Which lines run from the one containing "middle pip: (573, 568)" through the end of the entries? Restate them word for word, and only those.

*** Opening Extracted entries ***

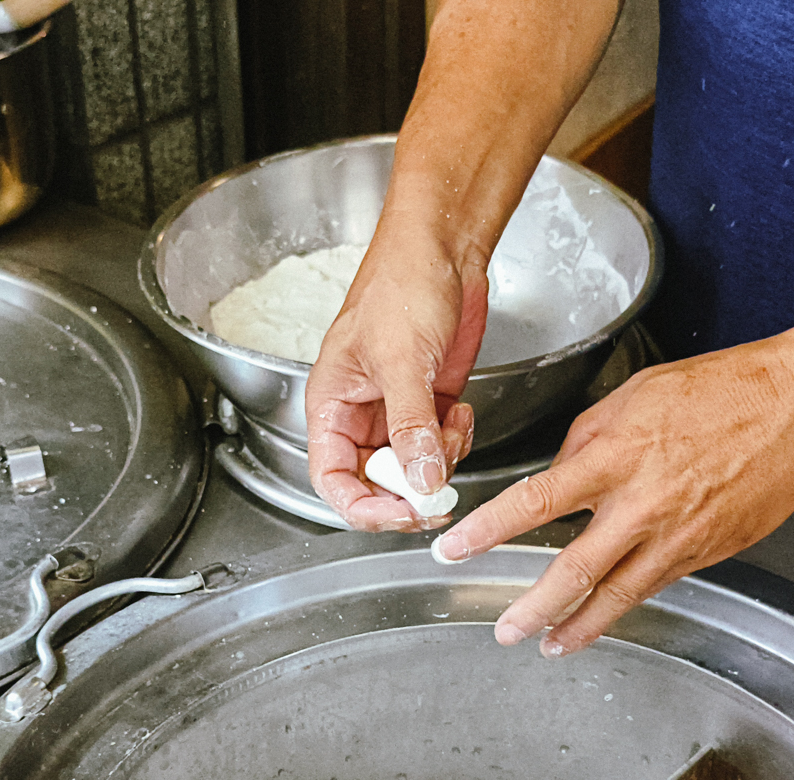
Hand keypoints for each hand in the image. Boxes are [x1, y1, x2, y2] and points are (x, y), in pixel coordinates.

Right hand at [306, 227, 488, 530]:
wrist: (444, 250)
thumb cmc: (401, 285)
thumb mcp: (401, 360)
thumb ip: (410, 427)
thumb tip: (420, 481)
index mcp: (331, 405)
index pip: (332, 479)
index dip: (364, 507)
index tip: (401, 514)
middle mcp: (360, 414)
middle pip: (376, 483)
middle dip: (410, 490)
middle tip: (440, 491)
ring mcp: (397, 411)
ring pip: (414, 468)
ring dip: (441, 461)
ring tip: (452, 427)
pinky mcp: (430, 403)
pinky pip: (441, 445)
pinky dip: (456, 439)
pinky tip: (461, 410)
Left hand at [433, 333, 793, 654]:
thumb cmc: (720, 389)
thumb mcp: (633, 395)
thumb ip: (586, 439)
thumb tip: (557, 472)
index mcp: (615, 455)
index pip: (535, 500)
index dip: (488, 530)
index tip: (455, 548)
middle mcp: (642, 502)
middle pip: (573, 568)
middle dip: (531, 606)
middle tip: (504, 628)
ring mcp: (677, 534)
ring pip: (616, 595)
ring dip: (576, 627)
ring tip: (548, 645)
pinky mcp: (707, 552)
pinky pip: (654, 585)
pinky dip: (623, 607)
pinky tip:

*** Closing Extracted entries ***

Your solution:
middle pip: (573, 568)
middle dip: (531, 606)
middle tip: (504, 628)
ring mcp: (677, 534)
ring pip: (616, 595)
ring dip: (576, 627)
ring tip: (548, 645)
pinky mcp: (707, 552)
pinky pip: (654, 585)
pinky dip: (623, 607)
pinky tip:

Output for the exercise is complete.